Leong looked at simple and multiple workloads, both managed and unmanaged, from 20 cloud providers. Each provider had to offer services in at least two separate data centers and have more than $10 million in IaaS revenue in 2010. The PaaS vendors weren’t covered, even though it is getting harder to distinguish what is a platform and what is an infrastructure service. It is Gartner’s first-such MQ evaluation of this set of vendors.
What was unusual, and Leong admits this in her post, is that she actually got her hands dirty and tried each of the services out personally. To my knowledge, this is new for Gartner (hands-on testing). I mean, she actually had to use her personal credit card to spin up an account on each provider! Good for her. Here are some of the highlights:
- More aspects of IT operations management are being automated, so that IaaS offers value beyond self-service provisioning. “For companies with reasonable access to capital and which already have an IT operations team, today’s IaaS offerings may not represent cost savings for typical business workloads.”

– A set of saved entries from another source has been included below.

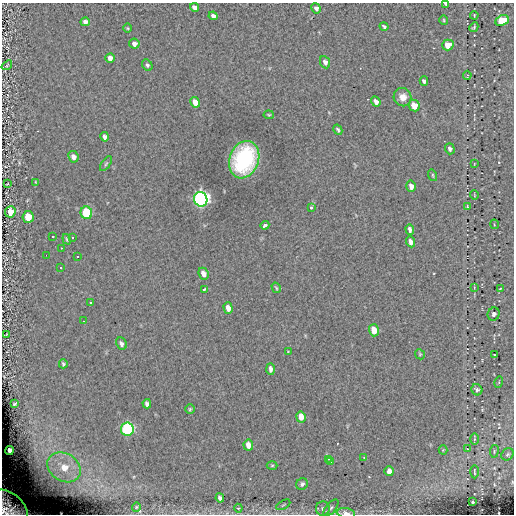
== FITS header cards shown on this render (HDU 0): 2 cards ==
NAXIS1  =                  512
NAXIS2  =                  512

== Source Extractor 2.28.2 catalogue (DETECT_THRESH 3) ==
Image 512 x 512 px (HDU 0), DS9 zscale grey, 1 PNG px = 1 image px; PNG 516 x 516 px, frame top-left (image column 1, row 512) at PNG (2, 3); each listed source drawn as its Kron ellipse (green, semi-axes under 4 px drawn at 4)
Background 0.122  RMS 4.4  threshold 13.1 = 3 sigma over >= 5 px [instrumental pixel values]
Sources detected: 101; all 101 listed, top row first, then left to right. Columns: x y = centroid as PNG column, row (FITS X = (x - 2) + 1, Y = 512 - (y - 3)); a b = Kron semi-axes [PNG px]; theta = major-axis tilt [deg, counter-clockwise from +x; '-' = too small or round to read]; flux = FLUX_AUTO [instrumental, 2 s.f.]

- Customers do not usually save money by using cloud IaaS. In case you didn’t read the above bullet point, Leong emphasizes that it is agility, not costs, for which the cloud is currently used by enterprises.
- Very few of the service providers she looked at have an SLA for compute or storage performance. They do have SLAs for network availability and other service requests, however. This is an important point to keep in mind. And some of the providers offer less-than-stellar agreement levels, too.

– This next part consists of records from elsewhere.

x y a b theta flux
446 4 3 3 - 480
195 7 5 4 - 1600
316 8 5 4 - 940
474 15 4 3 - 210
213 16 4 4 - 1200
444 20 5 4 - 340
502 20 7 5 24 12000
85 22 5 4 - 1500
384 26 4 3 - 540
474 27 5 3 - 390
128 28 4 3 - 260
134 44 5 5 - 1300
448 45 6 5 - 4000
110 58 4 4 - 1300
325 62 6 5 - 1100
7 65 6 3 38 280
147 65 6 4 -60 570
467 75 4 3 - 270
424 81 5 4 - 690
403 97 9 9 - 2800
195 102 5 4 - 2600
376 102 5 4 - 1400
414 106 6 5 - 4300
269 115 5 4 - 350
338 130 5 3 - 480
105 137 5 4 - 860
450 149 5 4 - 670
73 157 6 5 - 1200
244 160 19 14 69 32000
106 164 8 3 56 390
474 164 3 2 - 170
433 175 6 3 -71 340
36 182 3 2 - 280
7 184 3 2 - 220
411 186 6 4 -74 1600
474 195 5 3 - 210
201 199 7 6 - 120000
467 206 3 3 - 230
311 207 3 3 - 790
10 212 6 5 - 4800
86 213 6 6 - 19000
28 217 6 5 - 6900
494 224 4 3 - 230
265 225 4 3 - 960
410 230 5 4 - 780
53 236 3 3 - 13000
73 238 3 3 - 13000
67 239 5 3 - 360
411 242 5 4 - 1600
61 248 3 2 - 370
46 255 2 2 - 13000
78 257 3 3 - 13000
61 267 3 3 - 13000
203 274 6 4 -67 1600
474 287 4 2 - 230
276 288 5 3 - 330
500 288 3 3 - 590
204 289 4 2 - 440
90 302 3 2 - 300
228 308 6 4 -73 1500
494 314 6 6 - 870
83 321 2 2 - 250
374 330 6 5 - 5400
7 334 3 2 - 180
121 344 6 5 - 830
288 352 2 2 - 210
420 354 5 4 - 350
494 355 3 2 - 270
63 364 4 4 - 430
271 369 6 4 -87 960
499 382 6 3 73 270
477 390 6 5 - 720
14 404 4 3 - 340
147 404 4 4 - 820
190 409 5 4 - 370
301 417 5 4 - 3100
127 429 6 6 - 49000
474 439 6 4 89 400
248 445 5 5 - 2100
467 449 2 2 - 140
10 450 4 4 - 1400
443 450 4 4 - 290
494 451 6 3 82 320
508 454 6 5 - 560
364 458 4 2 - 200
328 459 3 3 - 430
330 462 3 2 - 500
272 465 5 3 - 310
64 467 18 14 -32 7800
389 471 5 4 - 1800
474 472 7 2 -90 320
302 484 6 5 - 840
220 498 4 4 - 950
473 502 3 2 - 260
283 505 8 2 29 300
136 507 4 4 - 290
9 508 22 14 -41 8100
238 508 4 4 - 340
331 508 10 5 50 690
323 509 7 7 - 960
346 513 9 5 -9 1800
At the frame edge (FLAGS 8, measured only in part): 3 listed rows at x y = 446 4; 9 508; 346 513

- Very few of the service providers offer availability and performance monitoring, visible in their customer portal, as part of their self-service IaaS offering. That surprised me. I wish she would have included a few screenshots in the report, but then Gartner is still learning how to do this hands-on thing.
- Very few also offered a standardized architecture across their public and private cloud offerings. GoGrid and CSC are ones that do offer this feature, should that be important to you.
On the whole, I give Gartner high marks on this MQ. Leong takes pains to distinguish the many different IaaS flavors, and to try to delineate when you would want to use one or the other with her different providers.